Solar Water Heating

Heat your household water with the power of the Sun!

Solar water heating uses solar thermal energy to heat your household water.

If your household is like most, about 15-30 percent of your energy use goes to making sure you have hot water. That's significant, but there's help...

Installing a solar water heating system can save you thousands of dollars over the life of the system, which could be 40 years! On top of that, the value of your home will increase the moment your system is installed.

So if you are looking for an energy efficient water heater, you should definitely consider your solar energy options.

All solar energy water heating systems perform the same basic functions...

  • Gather heat in a solar collector
  • Transfer the heat to the water supply
  • Store the heated water until ready to use

There are two types of solar energy water heating systems to handle these basic functions, passive solar energy systems and active solar energy systems.

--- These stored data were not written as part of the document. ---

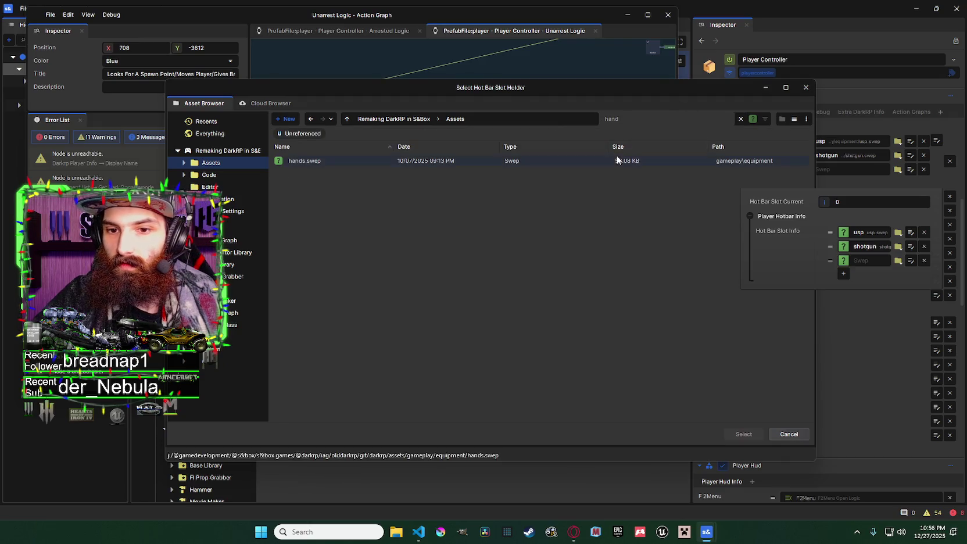
pyautogui.doubleClick(616, 157)
# Step: Assign hands.swep to the third hot bar slot, ending on Player Hotbar Info settings
pyautogui.click(858, 260)
pyautogui.click(661, 119)
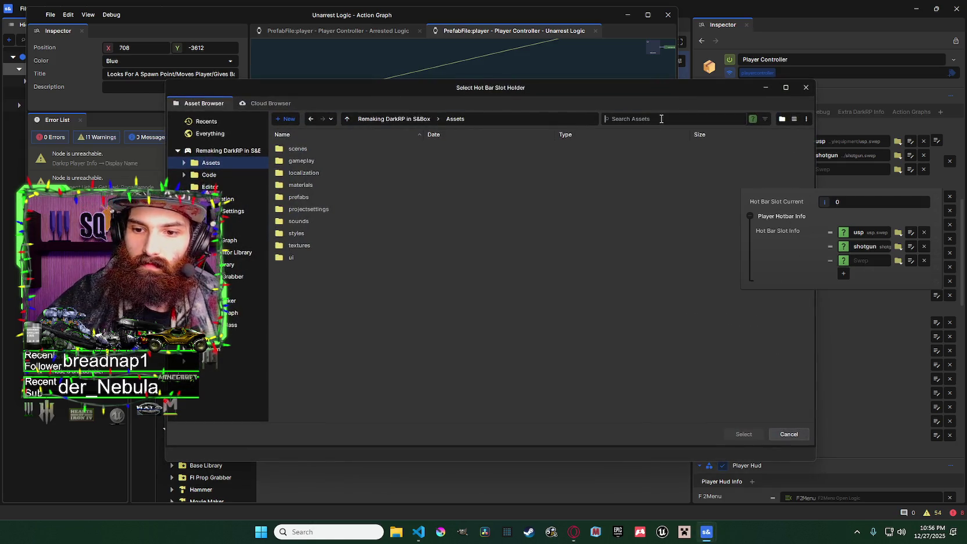
pyautogui.write('jh')
pyautogui.press('ctrl+a')
pyautogui.write('hand')
pyautogui.doubleClick(330, 160)
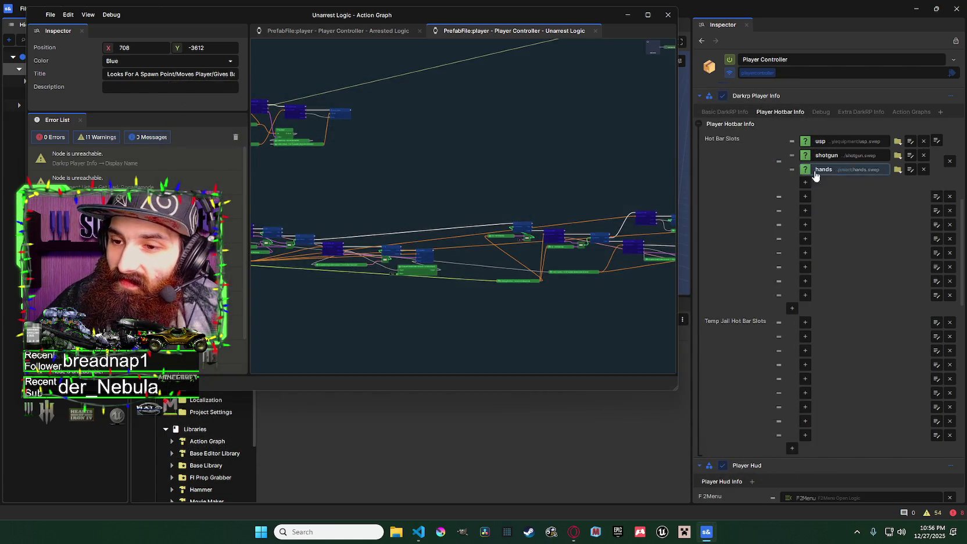
pyautogui.click(725, 111)
pyautogui.click(779, 111)
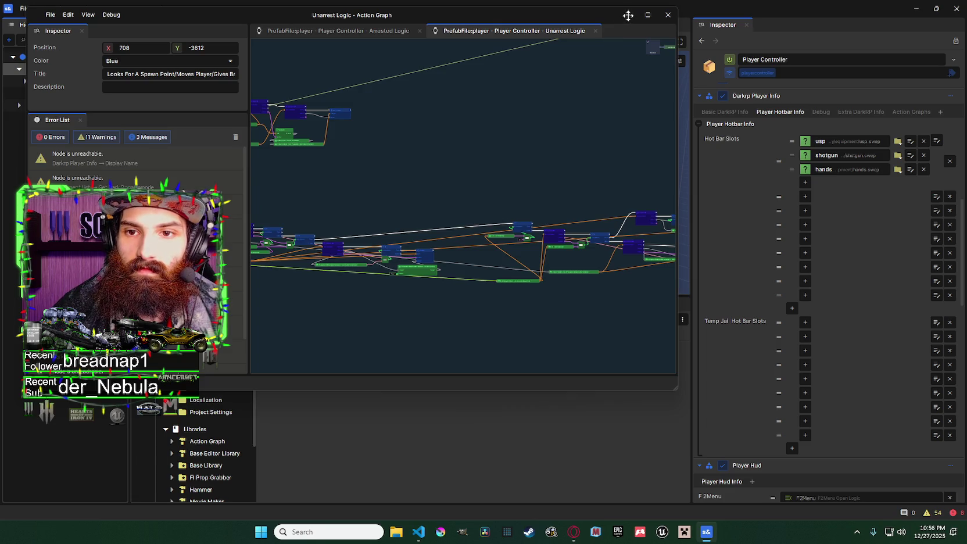
# Step: Switch to the Devworld scene and look over the gamemode's basic and law settings
pyautogui.click(487, 55)
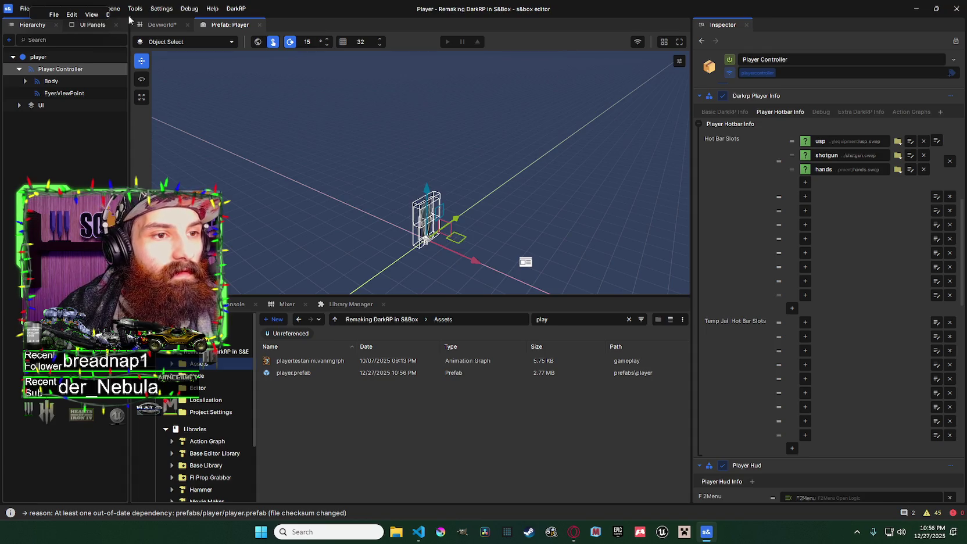
pyautogui.click(144, 25)
pyautogui.click(55, 129)
pyautogui.click(78, 143)
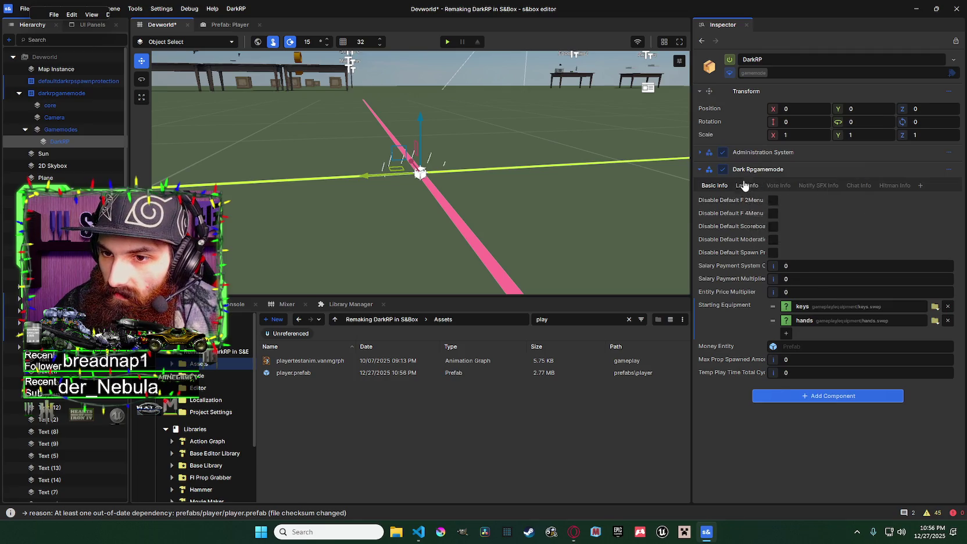
pyautogui.click(745, 184)
pyautogui.click(717, 187)
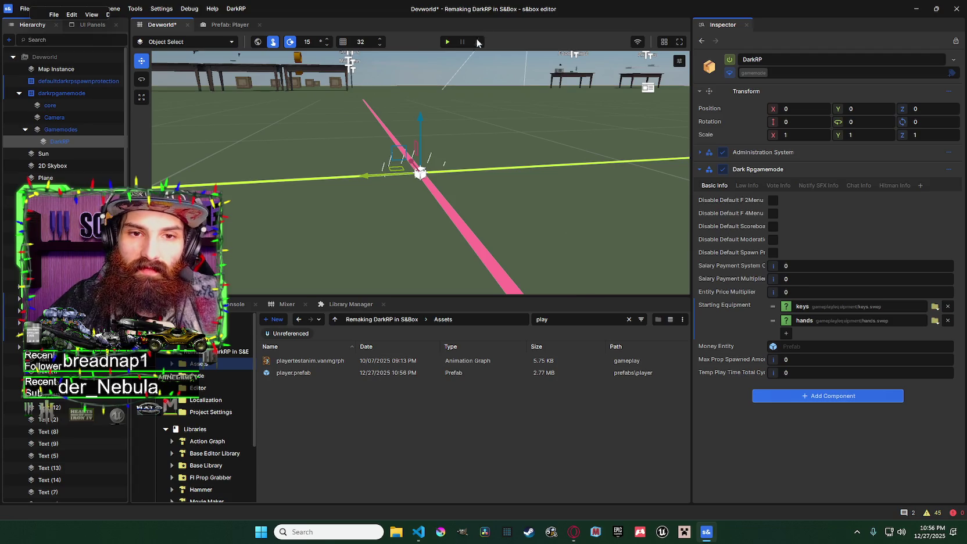
# Step: Start playing the scene with F5 and review the gamemode's vote and law/jail settings
pyautogui.press('F5')
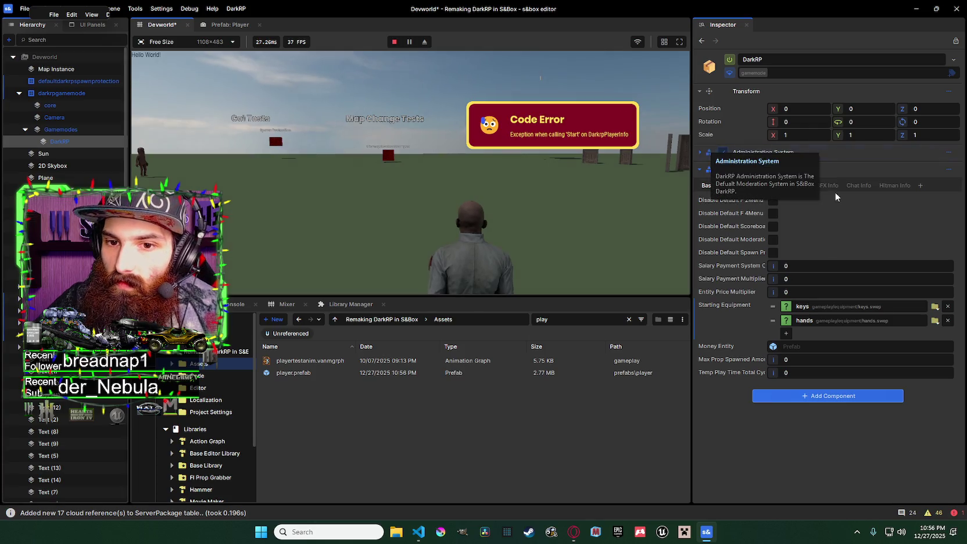
pyautogui.click(700, 169)
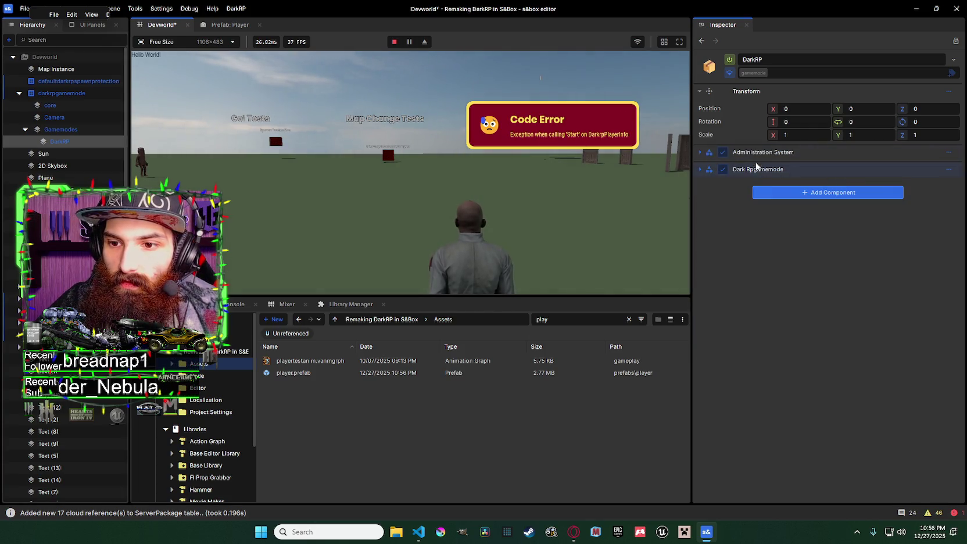
pyautogui.click(700, 169)
pyautogui.click(775, 186)
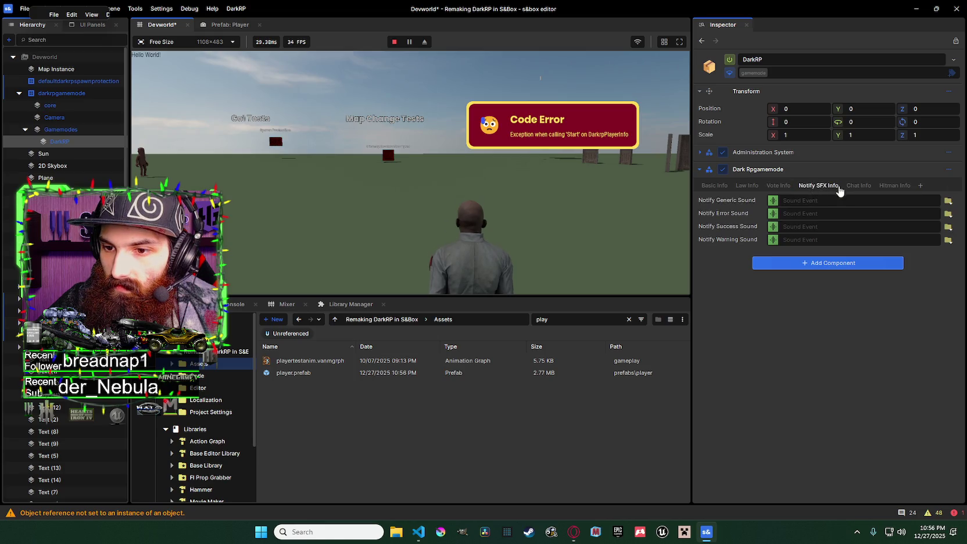
pyautogui.click(748, 186)
pyautogui.scroll(-2, 800, 202)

Passive Solar Water Heating

Passive solar energy heating systems do not use any electric components or pumps to circulate the water through the system.

Two types of passive solar energy water heater systems are thermosiphon systems and batch heaters.


A thermosiphon system has the storage tank located above the solar collectors. This allows it to take advantage of a principle known as natural convection.

Natural convection is based on the fact that warm water rises and cold water sinks. This phenomenon occurs due to the difference in the density of the warm water and the cold water. The cold water has a higher density, or is heavier, so it sinks.

Natural convection creates a flow of water through the system. As the cold water sinks to the bottom of the storage tank, it flows back to the solar collectors to be warmed up. Once warmed up, it naturally rises, flowing back to the storage tank to be used by the household or recirculated to the solar collector if it cools down before being used.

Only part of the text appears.